La joueuse du SGRMH a ainsi dû batailler pendant plusieurs semaines auprès de la Sécurité Sociale pour, enfin, avoir une réponse claire lui permettant d’être en règle avec les administrations. Est-ce bien normal ? La spécificité du sport féminin nécessitet-elle des « chercheurs » pour statuer sur des caractéristiques pourtant simples à comprendre et à la portée de tous ?
Une avancée en la matière dans le milieu du sport de haut niveau serait la bienvenue et considérer une joueuse en tant que sportive mais aussi que femme à part entière devient aussi urgent qu’évident. L’accompagnement allant avec les grossesses, en amont comme en aval, en est aussi une ! Livrées à elles-mêmes, nos joueuses et athlètes méritent d’être soutenues et sécurisées. En ce sens, à la mi-mars, le handball français a fait un premier pas, signant une convention collective pour organiser et garantir desdroits aux joueuses professionnelles de Première division. Dans cette dernière, une mesure était particulièrement attendue : garantir un maintien de salaire à une joueuse pendant un an, au lieu de trois mois actuellement, en cas de grossesse ou de longues blessures. « Oui, c’est une avancée mais encore une fois, cela ne concerne que la D1, les joueuses de D2, même sous statut VAP, ne seront pas concernées, précise Olivier Mantès. C’est un problème juridique mais c’est un premier pas qui, je pense, va engendrer de bonnes choses pour la suite notamment auprès des services de l’Etat et des administrations ».

À LA MI-MARS, LE HANDBALL FRANÇAIS A FAIT UN PREMIER PAS, SIGNANT UNE CONVENTION COLLECTIVE POUR ORGANISER ET GARANTIR DES DROITS AUX JOUEUSES PROFESSIONNELLES DE PREMIÈRE DIVISION.

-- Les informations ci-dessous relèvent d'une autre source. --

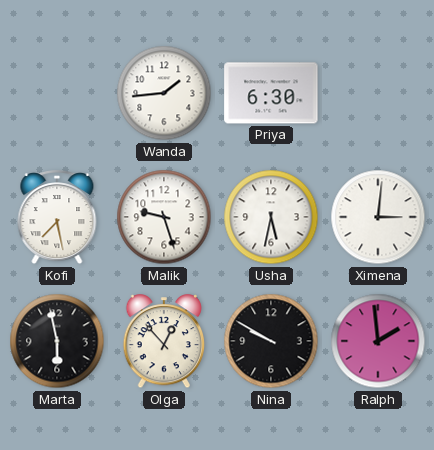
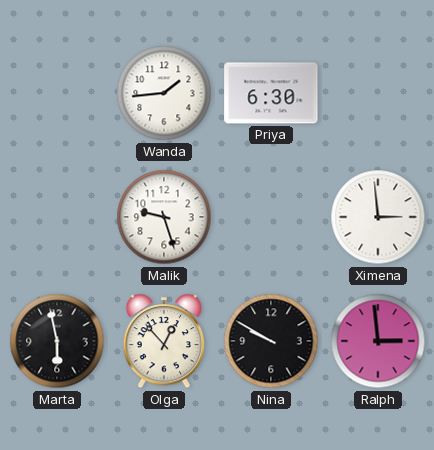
Kofi: 7:28 -> none
Usha: 5:32 -> none
Ximena: 3:01 -> 2:59
Ralph: 1:59 -> 2:59
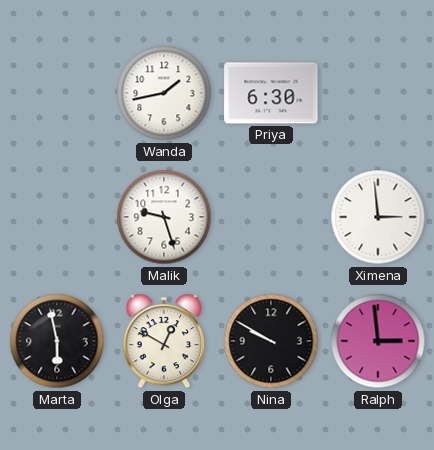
Wanda: 1:44 -> 1:43
Olga: 12:53 -> 12:50
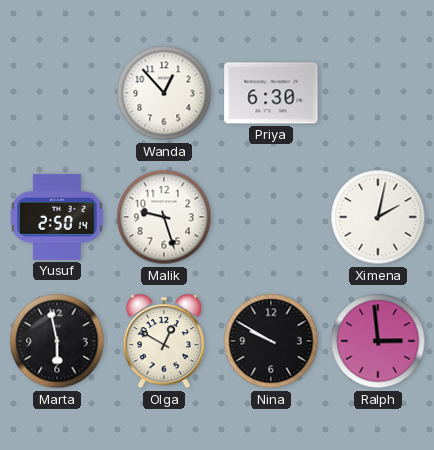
Wanda: 1:43 -> 12:53
Yusuf: none -> 2:50
Ximena: 2:59 -> 2:02
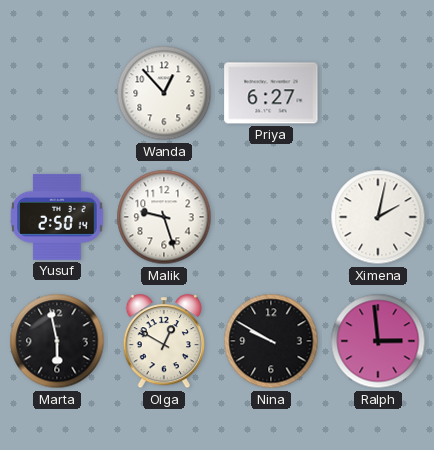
Priya: 6:30 -> 6:27
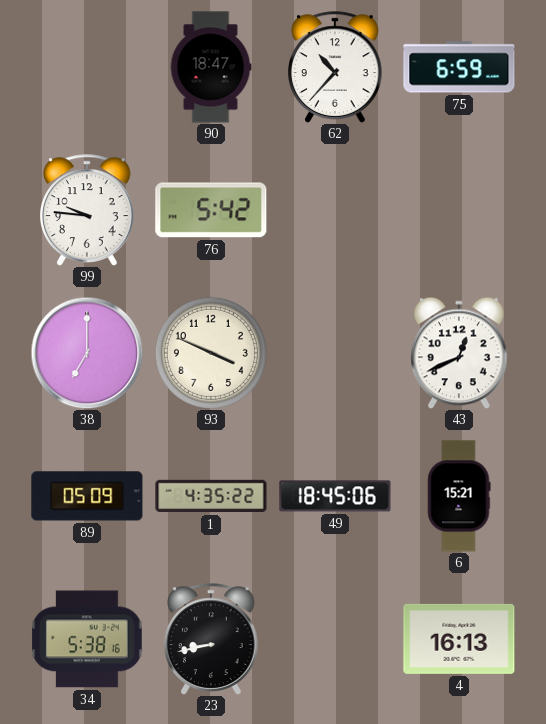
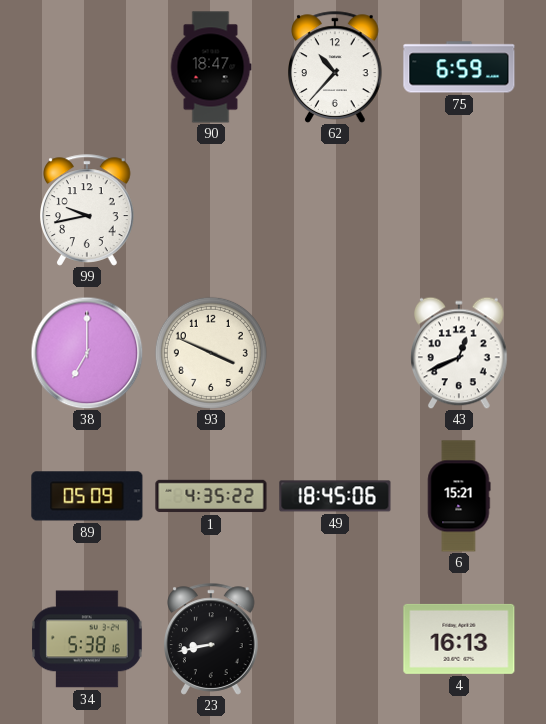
99: 9:46 -> 9:43
76: 5:42 -> none
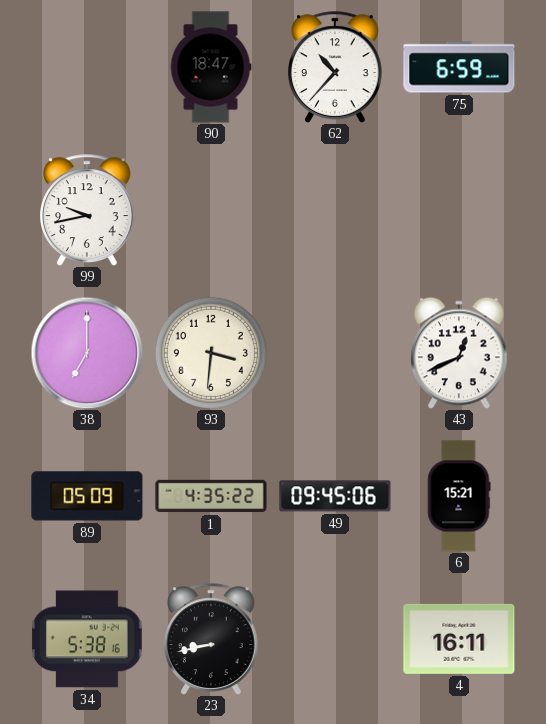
93: 3:49 -> 3:31
49: 18:45 -> 09:45
4: 16:13 -> 16:11
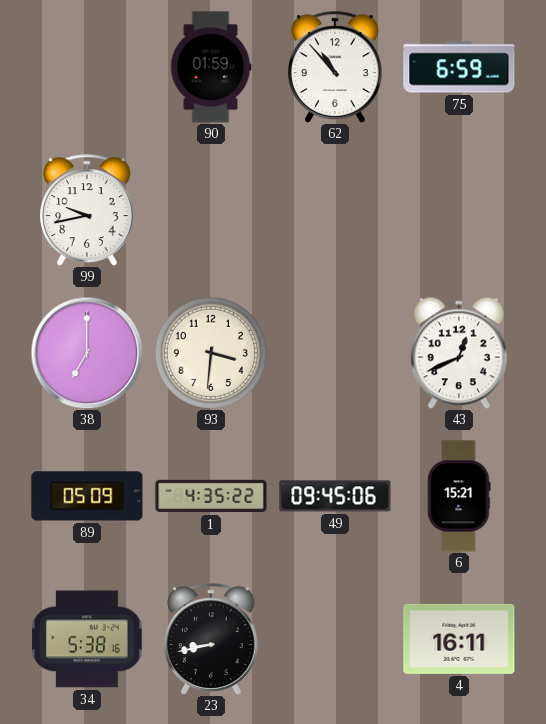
90: 18:47 -> 01:59
62: 10:37 -> 10:53
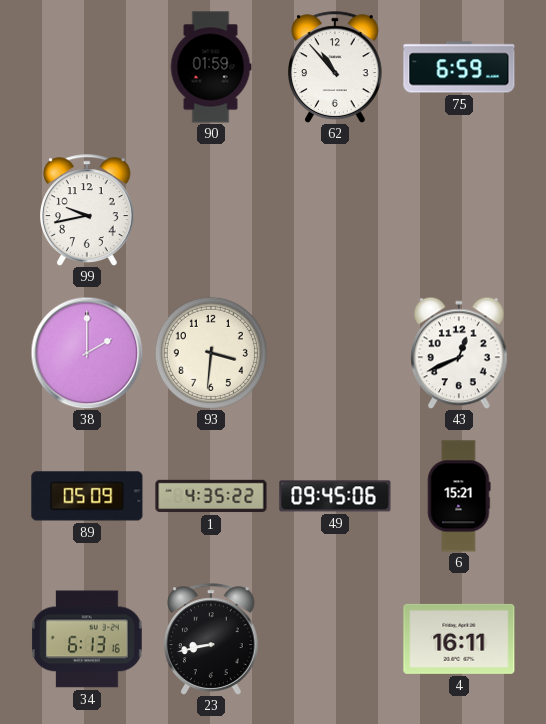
38: 7:00 -> 2:00
34: 5:38 -> 6:13
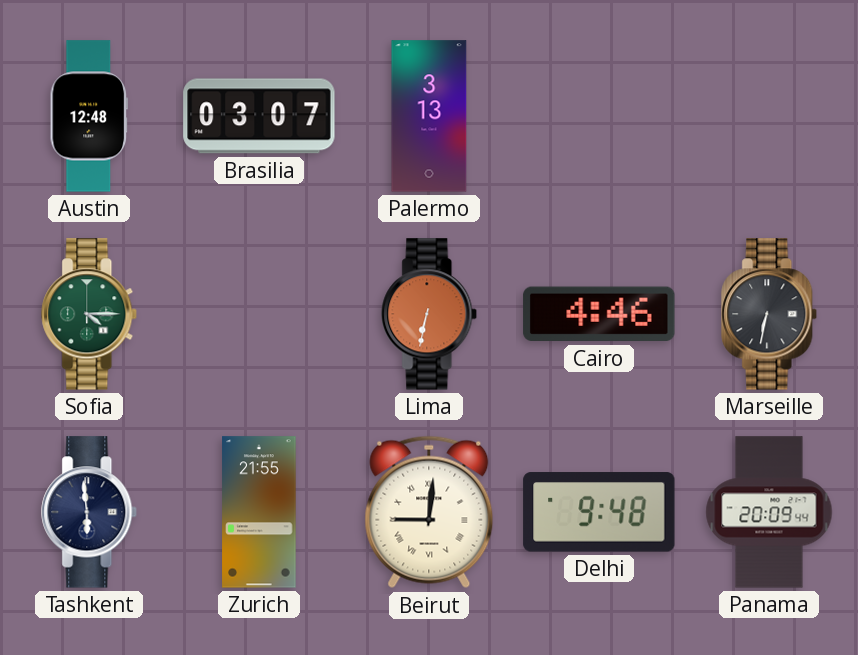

Mettre au monde son premier enfant étant selon l’adage la plus belle chose au monde, pouvoir s’en occuper comme on le veut pourrait l’être aussi. « A mon retour au club, j’ai dû aménager mes jours car en D2, les entraînements sont le soir et je ne veux pas louper tous les couchers de mon fils. Il est impossible d’avoir un mode de garde pour la journée et également pour le soir », explique Laure, qui expose là une autre facette de la vie de maman sportive de haut-niveau. Raison de plus pour un retour sur les terrains devant se faire en douceur : « J’ai vécu une belle grossesse et le hand m’a beaucoup manqué une fois que j’avais accouché. J’ai quand même pris le temps d’aller jusqu’à la fin de mon congé maternité pour cocooner chez moi avec mon bébé et mon conjoint. J’ai repris doucement de mon côté avant de demander à Pierre Dubois de me préparer un planning de reprise. » C’est donc « sans information ni discours sur le sujet lors de son cursus de formation de joueuse professionnelle » que Laure a construit sa vie de famille. Aujourd’hui, avec des aménagements d’horaires et l’envie de reprendre le handball, la joueuse rennaise pourrait faire son retour sur les terrains en mai : « Mon jeu sur le terrain va changer c’est sûr. Je ne sais pas encore trop comment, ni pourquoi mais je pense qu’émotionnellement je serais encore plus impliquée sur le terrain », conclut Laure. Interrogée sur le sujet de la maternité fin mars sur RMC, Marie Martinod n’en pensent pas moins, ajoutant : « Tellement d’athlètes, après avoir eu des enfants, sont devenues tellement meilleures, une version encore plus forte d’elles-mêmes… » Tout le mal que l’on souhaite à la défenseure du SGRMH et ses coéquipières !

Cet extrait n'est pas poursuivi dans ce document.